Home

Gerechtshof Arnhem-Leeuwarden, 07-02-2023, ECLI:NL:GHARL:2023:1116, 22/00093

Gerechtshof Arnhem-Leeuwarden, 07-02-2023, ECLI:NL:GHARL:2023:1116, 22/00093

Gegevens

Instantie
Gerechtshof Arnhem-Leeuwarden
Datum uitspraak
7 februari 2023
Datum publicatie
17 februari 2023
ECLI
ECLI:NL:GHARL:2023:1116
Zaaknummer
22/00093
Relevante informatie
Art. 2.13 Wet IB 2001, Art. 9.6 Wet IB 2001, Art. 14 EVRM, Art. 1 EP EVRM

Inhoudsindicatie

IB/PVV. Inkomen uit sparen en beleggen (box 3). Rechtsherstel. Ongerealiseerd koersverlies.

Uitspraak

locatie Arnhem

nummer BK-ARN 22/00093

uitspraakdatum: 7 februari 2023

Uitspraak van de derde meervoudige belastingkamer

op het hoger beroep van

[belanghebbende] te [woonplaats] (hierna: belanghebbende)

tegen de uitspraak van de rechtbank Gelderland van 25 november 2021, nummer AWB 20/1528, in het geding tussen belanghebbende en

de inspecteur van de Belastingdienst/Kantoor Arnhem (hierna: de Inspecteur)

1 Ontstaan en loop van het geding

1.1.

Aan belanghebbende is voor het jaar 2018 een aanslag in de inkomstenbelasting/premie volksverzekeringen (hierna: IB/PVV; de aanslag) opgelegd.

1.2.

Bij uitspraak op bezwaar heeft de Inspecteur het bezwaar ongegrond verklaard.

1.3.

Belanghebbende is tegen die uitspraak in beroep gekomen bij de rechtbank Gelderland (hierna: de Rechtbank). De Rechtbank heeft het beroep ongegrond verklaard.

1.4.

Belanghebbende heeft tegen de uitspraak van de Rechtbank hoger beroep ingesteld.

1.5.

Naar aanleiding van het arrest van de Hoge Raad van 24 december 2021, ECLI:NL:HR:2021:1963 (hierna: het kerstarrest) heeft het Hof de Inspecteur in de gelegenheid gesteld zich hierover uit te laten. Bij brief van 4 augustus 2022 heeft de Inspecteur dat gedaan.

Belanghebbende heeft hierop op 16 augustus 2022 gereageerd. De Inspecteur heeft hierop op 16 september 2022 gereageerd.

1.6.

Belanghebbende heeft op 4 oktober 2022 nog een nader stuk ingediend.

1.7.

Het onderzoek ter zitting heeft plaatsgevonden op 30 november 2022. Daarbij zijn verschenen en gehoord, namens de Inspecteur, [naam1] en [naam2] . Belanghebbende is met bericht van verhindering niet verschenen. Van de zitting is een proces-verbaal opgemaakt, dat aan deze uitspraak is gehecht.

2 Vaststaande feiten

2.1.

───

**Opdracht:** Zet de hofuitspraak over box 3 voort, beginnend na de laatste kop „2.1.”. De regels die hierna volgen, komen uit een andere bron dan de hofuitspraak over box 3.

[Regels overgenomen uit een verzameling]
───

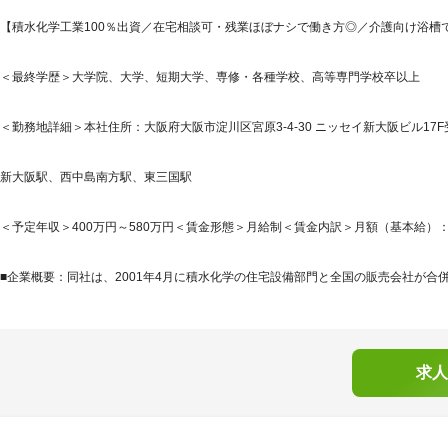
【積水化学工業100％出資／在宅相談可・残業ほぼナシで働き方◎／介護向け浴槽
＜最終学歴＞大学院、大学、短期大学、専修・各種学校、高等専門学校卒以上
＜勤務地詳細＞本社住所：大阪府大阪市淀川区宮原3-4-30 ニッセイ新大阪ビル17F
新大阪駅、西中島南方駅、東三国駅
＜予定年収＞400万円～580万円＜賃金形態＞月給制＜賃金内訳＞月額（基本給）：250,0
■企業概要：同社は、2001年4月に積水化学の住宅設備部門と全国の販売会社が合併し
求人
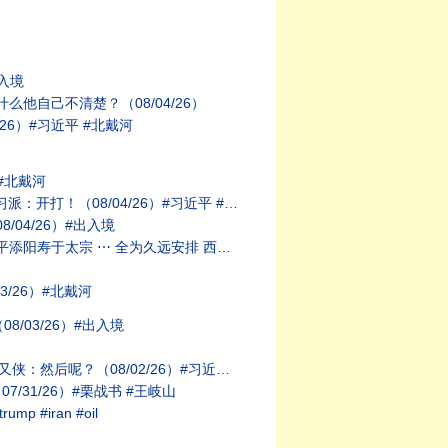
入境
他自己不清楚？（08/04/26）
6）#习近平 #北戴河
#北戴河
！（08/04/26）#习近平 #北戴河
04/26）#出入境
远安排 西天取经闻佛法（08/01/26）
/26）#北戴河
/03/26）#出入境
/02/26）#习近平 #王岐山 #胡锦涛
31/26）#栗战书 #王岐山
#iran #oil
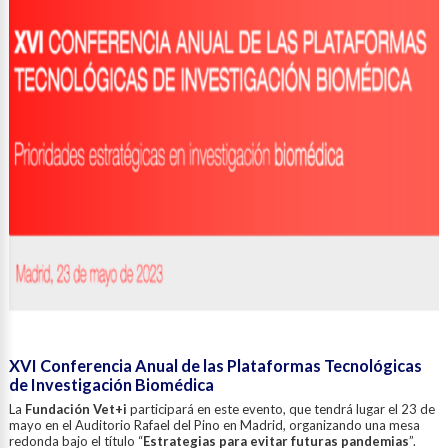
XVI Conferencia Anual de las Plataformas Tecnológicas
de Investigación Biomédica
La
Fundación Vet+i
participará en este evento, que tendrá lugar el 23 de
mayo en el Auditorio Rafael del Pino en Madrid, organizando una mesa
redonda bajo el título “
Estrategias para evitar futuras pandemias
”.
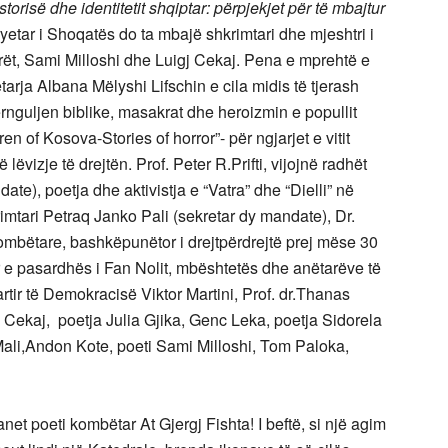
torisë dhe identitetit shqiptar: përpjekjet për të mbajtur
yetar i Shoqatës do ta mbajë shkrimtari dhe mjeshtri i
tarët, Sami Milloshi dhe Luigj Cekaj. Pena e mprehtë e
etarja Albana Mëlyshi Lifschin e cila midis të tjerash
përnguljen biblike, masakrat dhe heroizmin e popullit
n of Kosova-Stories of horror”- për ngjarjet e vitit
 lëvizje të drejtën. Prof. Peter R.Prifti, vijojnë radhët
e), poetja dhe aktivistja e “Vatra” dhe “Dielli” në
mtari Petraq Janko Pali (sekretar dy mandate), Dr.
 kombëtare, bashkëpunëtor i drejtpërdrejtë prej mëse 30
ruar e pasardhës i Fan Nolit, mbështetës dhe anëtarëve të
tir të Demokracisë Viktor Martini, Prof. dr.Thanas
gj Cekaj, poetja Julia Gjika, Genc Leka, poetja Sidorela
ali,Andon Kote, poeti Sami Milloshi, Tom Paloka,
net poeti kombëtar At Gjergj Fishta! I beftë, si një agim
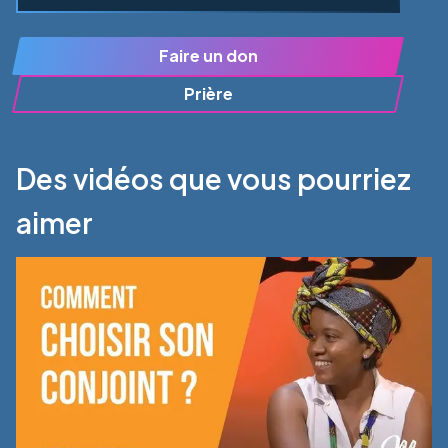
Faire un don
Prière
Des vidéos que vous pourriez
aimer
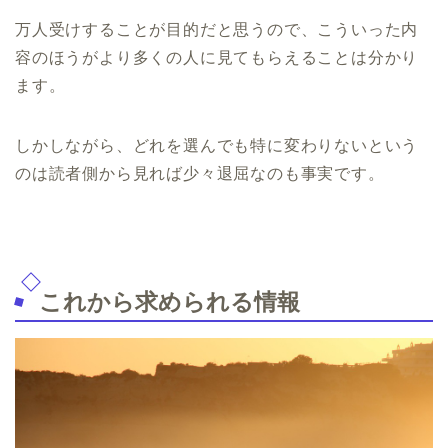
万人受けすることが目的だと思うので、こういった内
容のほうがより多くの人に見てもらえることは分かり
ます。
しかしながら、どれを選んでも特に変わりないという
のは読者側から見れば少々退屈なのも事実です。
これから求められる情報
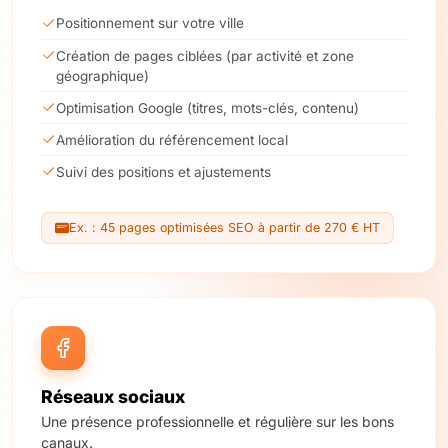
Positionnement sur votre ville
Création de pages ciblées (par activité et zone
géographique)
Optimisation Google (titres, mots-clés, contenu)
Amélioration du référencement local
Suivi des positions et ajustements
Ex. : 45 pages optimisées SEO à partir de 270 € HT
Réseaux sociaux
Une présence professionnelle et régulière sur les bons
canaux.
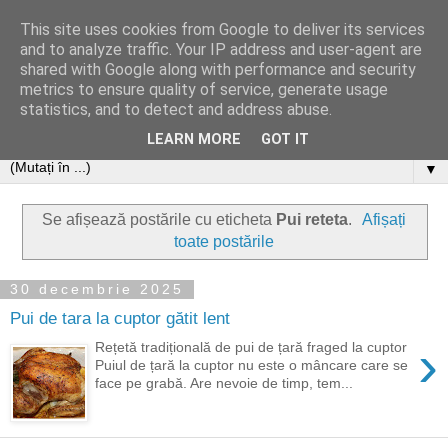
This site uses cookies from Google to deliver its services
and to analyze traffic. Your IP address and user-agent are
shared with Google along with performance and security
metrics to ensure quality of service, generate usage
statistics, and to detect and address abuse.
LEARN MORE
GOT IT
▼
Se afișează postările cu eticheta
Pui reteta
.
Afișați
toate postările
30 decembrie 2025
Pui de tara la cuptor gătit lent
›
Rețetă tradițională de pui de țară fraged la cuptor
Puiul de țară la cuptor nu este o mâncare care se
face pe grabă. Are nevoie de timp, tem...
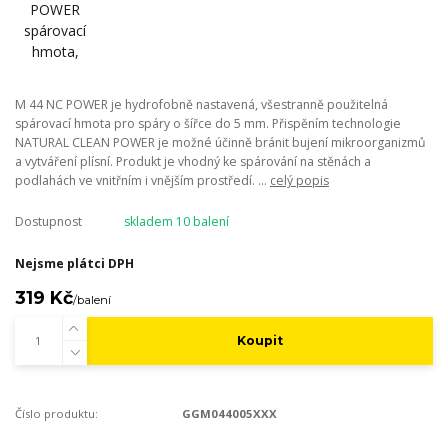
M 44 NC POWER je hydrofobně nastavená, všestranně použitelná
spárovací hmota pro spáry o šířce do 5 mm. Přispěním technologie
NATURAL CLEAN POWER je možné účinně bránit bujení mikroorganizmů
a vytváření plísní. Produkt je vhodný ke spárování na stěnách a
podlahách ve vnitřním i vnějším prostředí. ...
celý popis
Dostupnost
skladem 10 balení
Nejsme plátci DPH
319 Kč
/
balení
Koupit
Číslo produktu:
GGM044005XXX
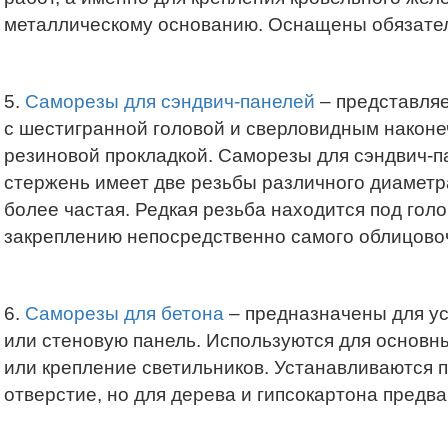
металлическому основанию. Оснащены обязател
5.
Саморезы для сэндвич-панелей
– представляе
с шестигранной головой и сверловидным наконе
резиновой прокладкой. Саморезы для сэндвич-п
стержень имеет две резьбы различного диаметра
более частая. Редкая резьба находится под гол
закреплению непосредственно самого облицово
6.
Саморезы для бетона
– предназначены для уст
или стеновую панель. Используются для основны
или крепление светильников. Устанавливаются 
отверстие, но для дерева и гипсокартона предв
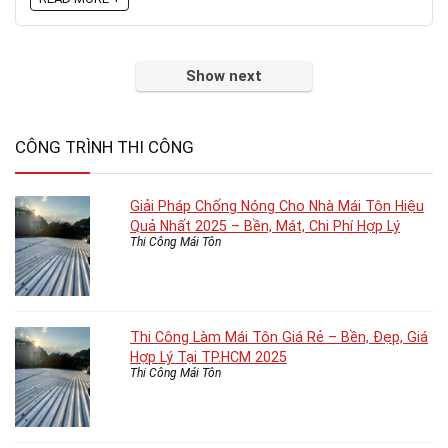
Show next
CÔNG TRÌNH THI CÔNG
Giải Pháp Chống Nóng Cho Nhà Mái Tôn Hiệu
Quả Nhất 2025 – Bền, Mát, Chi Phí Hợp Lý
Thi Công Mái Tôn
Thi Công Làm Mái Tôn Giá Rẻ – Bền, Đẹp, Giá
Hợp Lý Tại TP.HCM 2025
Thi Công Mái Tôn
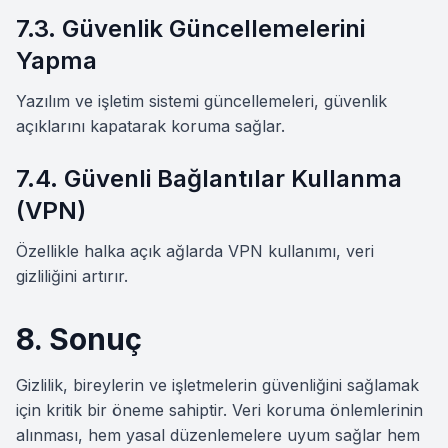
7.3. Güvenlik Güncellemelerini
Yapma
Yazılım ve işletim sistemi güncellemeleri, güvenlik
açıklarını kapatarak koruma sağlar.
7.4. Güvenli Bağlantılar Kullanma
(VPN)
Özellikle halka açık ağlarda VPN kullanımı, veri
gizliliğini artırır.
8. Sonuç
Gizlilik, bireylerin ve işletmelerin güvenliğini sağlamak
için kritik bir öneme sahiptir. Veri koruma önlemlerinin
alınması, hem yasal düzenlemelere uyum sağlar hem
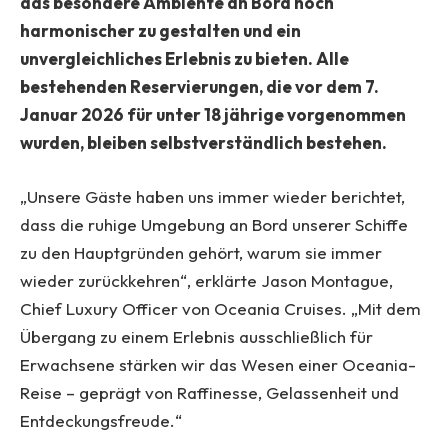
das besondere Ambiente an Bord noch
harmonischer zu gestalten und ein
unvergleichliches Erlebnis zu bieten. Alle
bestehenden Reservierungen, die vor dem 7.
Januar 2026 für unter 18 jährige vorgenommen
wurden, bleiben selbstverständlich bestehen.
„Unsere Gäste haben uns immer wieder berichtet,
dass die ruhige Umgebung an Bord unserer Schiffe
zu den Hauptgründen gehört, warum sie immer
wieder zurückkehren“, erklärte Jason Montague,
Chief Luxury Officer von Oceania Cruises. „Mit dem
Übergang zu einem Erlebnis ausschließlich für
Erwachsene stärken wir das Wesen einer Oceania-
Reise – geprägt von Raffinesse, Gelassenheit und
Entdeckungsfreude.“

───

**Antwoord:**
Belanghebbende woont aan de [adres] te [woonplaats] . De WOZ-waarde van de woning bedroeg voor het kalenderjaar 2018 € 620.000. De woning is vrij van hypotheek.

2.2.

De aanslag is opgelegd naar een belastbaar inkomen uit werk en woning van € 22.025 (UWV-uitkering € 22.731 -/- giften € 706) en een belastbaar inkomen uit sparen en beleggen van € 53.131. De over het belastbare inkomen uit sparen en beleggen verschuldigde inkomstenbelasting (hierna: de box 3-heffing) bedraagt € 15.939.

2.3.

De rendementsgrondslag is als volgt bepaald:

Bank- en spaartegoeden

955.164

Aandelen, obligaties e.d.

284.505

Rendementsgrondslag

1.239.669

Heffingvrij vermogen

-/- 30.000

Grondslag sparen en beleggen

1.209.669

2.4.

Belanghebbende heeft bezwaar gemaakt tegen de aanslag. Het bezwaar betreft zowel de stelselvraag (of de box 3-heffing op stelselniveau in strijd is met artikel 14 van het Europees Verdrag voor de bescherming van de Rechten van de Mens en de fundamentele vrijheden (hierna: EVRM) of artikel 1 van het Eerste Protocol bij het EVRM (hierna: EP)) als de vraag of sprake is van een individuele en buitensporige last.

2.5.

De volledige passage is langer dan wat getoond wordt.